:: DOCUMENT ::

Inside, it’s packed. There’s a 45-minute wait for a table and nowhere to sit—or even stand—at the bar. Dudes in suits sip martinis. A local restaurateur and PR agency owner are lost in conversation. A notable Dallas chef breezes by and exits. Every white marble table in the dining room is full. Bodies are snug in plush burnt orange leather benches. It’s loud. Really loud. (An issue, which restaurant owner Greg Katz addresses when we later chat. They’ll soon be installing fancy sound-proofing apparatuses. Don’t ask me what kind, because I don’t know. But they’re supposed to bring the noise level down from a football stadium filled with howler monkeys to a high school gymnasium filled with chirping desert rain frogs. Nice.)

Catherine Downes

Even though Beverley’s opened quietly, without email blasts and massive social media campaigns, word of the neighborhood bistro spread.

“As we’re in there setting things up, everyday, 10, 15, 20 people are just popping in the door,” says bar manager Ravinder Singh. “They’re like: ‘Hey, when are you open? When are you open? When are you open?’ And they all live around the neighborhood, and they’re all walking.”

This is what Katz set out to achieve with his stylish bistro. A spot for the neighborhood with a draw of the entire city.

“I immediately knew that that this location would pull from Park Cities and East Dallas and Lakewood, and Knox and Uptown, and Downtown,” he says of the building at 3215 N Fitzhugh Ave. (which used to be BJ’s and before that was Crews Inn). “If you just look around that dining room, you can clearly see how diverse it is, and how all the different directions have come together, and I love that because that’s what that New York bistro feels like to me.

I wanted it to be a classic. I’m not interested in it being a trendy restaurant for now, I want it to evolve into being a classic Dallas iconic neighborhood bistro.”

:::
:: DATA LINES ::

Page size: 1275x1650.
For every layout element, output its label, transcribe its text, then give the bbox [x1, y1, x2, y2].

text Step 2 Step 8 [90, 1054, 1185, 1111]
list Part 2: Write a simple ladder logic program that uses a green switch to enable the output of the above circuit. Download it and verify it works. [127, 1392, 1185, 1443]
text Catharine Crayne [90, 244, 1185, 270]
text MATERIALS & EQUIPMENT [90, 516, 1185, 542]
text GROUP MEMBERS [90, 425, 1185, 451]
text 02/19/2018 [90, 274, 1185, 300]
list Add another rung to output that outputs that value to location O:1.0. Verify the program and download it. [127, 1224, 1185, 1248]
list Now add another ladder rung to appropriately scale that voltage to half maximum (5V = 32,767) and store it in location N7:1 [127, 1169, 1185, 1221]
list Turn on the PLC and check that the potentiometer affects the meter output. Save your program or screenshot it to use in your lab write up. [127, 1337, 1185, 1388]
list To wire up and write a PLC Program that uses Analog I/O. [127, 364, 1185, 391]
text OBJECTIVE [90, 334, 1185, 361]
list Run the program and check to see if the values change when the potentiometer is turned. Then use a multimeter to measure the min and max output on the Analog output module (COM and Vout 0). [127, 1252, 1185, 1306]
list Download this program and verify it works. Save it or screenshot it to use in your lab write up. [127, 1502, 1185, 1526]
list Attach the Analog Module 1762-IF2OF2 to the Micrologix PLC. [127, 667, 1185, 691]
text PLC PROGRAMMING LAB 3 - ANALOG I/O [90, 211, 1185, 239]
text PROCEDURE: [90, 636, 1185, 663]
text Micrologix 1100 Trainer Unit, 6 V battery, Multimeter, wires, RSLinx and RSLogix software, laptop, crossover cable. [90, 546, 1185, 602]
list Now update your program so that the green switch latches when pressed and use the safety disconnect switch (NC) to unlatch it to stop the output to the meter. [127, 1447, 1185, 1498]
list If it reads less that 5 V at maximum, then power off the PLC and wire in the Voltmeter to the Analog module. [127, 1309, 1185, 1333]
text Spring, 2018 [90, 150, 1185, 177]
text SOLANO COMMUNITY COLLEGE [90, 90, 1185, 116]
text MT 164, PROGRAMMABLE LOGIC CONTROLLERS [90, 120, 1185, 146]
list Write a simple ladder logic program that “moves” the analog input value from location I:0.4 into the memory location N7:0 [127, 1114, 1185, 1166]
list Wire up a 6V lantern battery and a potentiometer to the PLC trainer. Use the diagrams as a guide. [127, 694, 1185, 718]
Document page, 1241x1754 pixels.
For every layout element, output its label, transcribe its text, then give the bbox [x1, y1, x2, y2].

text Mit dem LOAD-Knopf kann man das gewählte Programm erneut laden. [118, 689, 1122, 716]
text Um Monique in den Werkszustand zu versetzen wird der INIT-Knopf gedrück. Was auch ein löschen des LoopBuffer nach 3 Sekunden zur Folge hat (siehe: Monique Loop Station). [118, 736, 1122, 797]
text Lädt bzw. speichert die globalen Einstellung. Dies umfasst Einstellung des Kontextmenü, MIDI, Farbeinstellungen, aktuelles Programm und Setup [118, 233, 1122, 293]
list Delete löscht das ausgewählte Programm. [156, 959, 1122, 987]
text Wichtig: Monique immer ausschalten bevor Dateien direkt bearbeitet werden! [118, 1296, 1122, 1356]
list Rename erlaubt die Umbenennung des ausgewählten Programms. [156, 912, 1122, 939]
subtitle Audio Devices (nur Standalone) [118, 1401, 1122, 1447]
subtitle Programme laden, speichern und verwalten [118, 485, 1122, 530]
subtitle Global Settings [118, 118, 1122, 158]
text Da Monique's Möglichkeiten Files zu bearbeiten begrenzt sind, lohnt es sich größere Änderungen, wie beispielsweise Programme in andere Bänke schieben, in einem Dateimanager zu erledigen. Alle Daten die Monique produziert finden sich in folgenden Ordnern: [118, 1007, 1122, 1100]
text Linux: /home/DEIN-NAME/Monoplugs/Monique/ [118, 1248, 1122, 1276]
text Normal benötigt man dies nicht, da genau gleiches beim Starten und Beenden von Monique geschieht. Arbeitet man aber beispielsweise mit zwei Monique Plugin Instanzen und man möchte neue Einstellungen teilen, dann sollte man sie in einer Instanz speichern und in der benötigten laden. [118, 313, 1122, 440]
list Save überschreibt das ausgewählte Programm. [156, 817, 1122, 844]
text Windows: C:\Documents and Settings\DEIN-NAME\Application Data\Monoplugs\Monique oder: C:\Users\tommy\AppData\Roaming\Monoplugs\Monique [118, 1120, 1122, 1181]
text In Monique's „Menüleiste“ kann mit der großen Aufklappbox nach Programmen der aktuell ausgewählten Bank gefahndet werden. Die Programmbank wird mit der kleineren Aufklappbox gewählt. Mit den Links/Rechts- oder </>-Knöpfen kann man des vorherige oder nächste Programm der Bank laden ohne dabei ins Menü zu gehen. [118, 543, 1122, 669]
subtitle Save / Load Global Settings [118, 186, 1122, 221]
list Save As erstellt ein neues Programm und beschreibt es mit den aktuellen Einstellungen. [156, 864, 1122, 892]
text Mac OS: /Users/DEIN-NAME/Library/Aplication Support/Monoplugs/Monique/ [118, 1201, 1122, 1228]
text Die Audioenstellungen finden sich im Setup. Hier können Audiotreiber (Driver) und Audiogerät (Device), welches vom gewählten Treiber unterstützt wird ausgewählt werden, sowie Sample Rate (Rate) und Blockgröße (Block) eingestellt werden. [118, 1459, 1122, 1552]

:::

§ **EXERCISE TASKS**
a) Name every neighborhood or area that, according to the Beverley's article, Katz expected the location to draw customers from.
b) In the Beverley's article, what is the street address of the bistro's building?
c) Continue the Beverley's article from its final quotation, in the same style.

§ **RESULTS**
a) Park Cities, East Dallas, Lakewood, Knox, Uptown, Downtown

b) 3215 N Fitzhugh Ave.

c)
Katz, who grew up in Cape Town, South Africa and moved to Dallas when he was 11, got his start working in restaurants in 1998. He worked as a prep-cook for Dean Fearing. “I made $5.25 an hour,” he says. “I worked with Dean at The Mansion for five years and I worked every position at The Mansion when he was there.” His resume also includes Victor Tangos and the Headington Company.

“Growing up as a Jewish kid, on the holidays we’d eat latkes, we’d eat them with apple sauce and stuff. I’m like, this is my restaurant, it’s like my modern version of it. Growing up, we also ate schnitzel all the time.”

Catherine Downes

Latkes and schnitzel are popular here. The russet potato pancakes are golden and crisp and topped with a dollop of sour cream mixed with buttermilk. They’re held together using chickpea flour and are topped with American Hackleback caviar.

The schnitzel is made from slightly-butterflied chicken breast that’s brined in salt water, sugar, and spices for four to eight hours before it’s pounded, breaded in Panko seasoned with dry herbs and chili flakes, and deep-fried. The dish is served on a small puddle of tangy cremini mushroom Marsala sauce.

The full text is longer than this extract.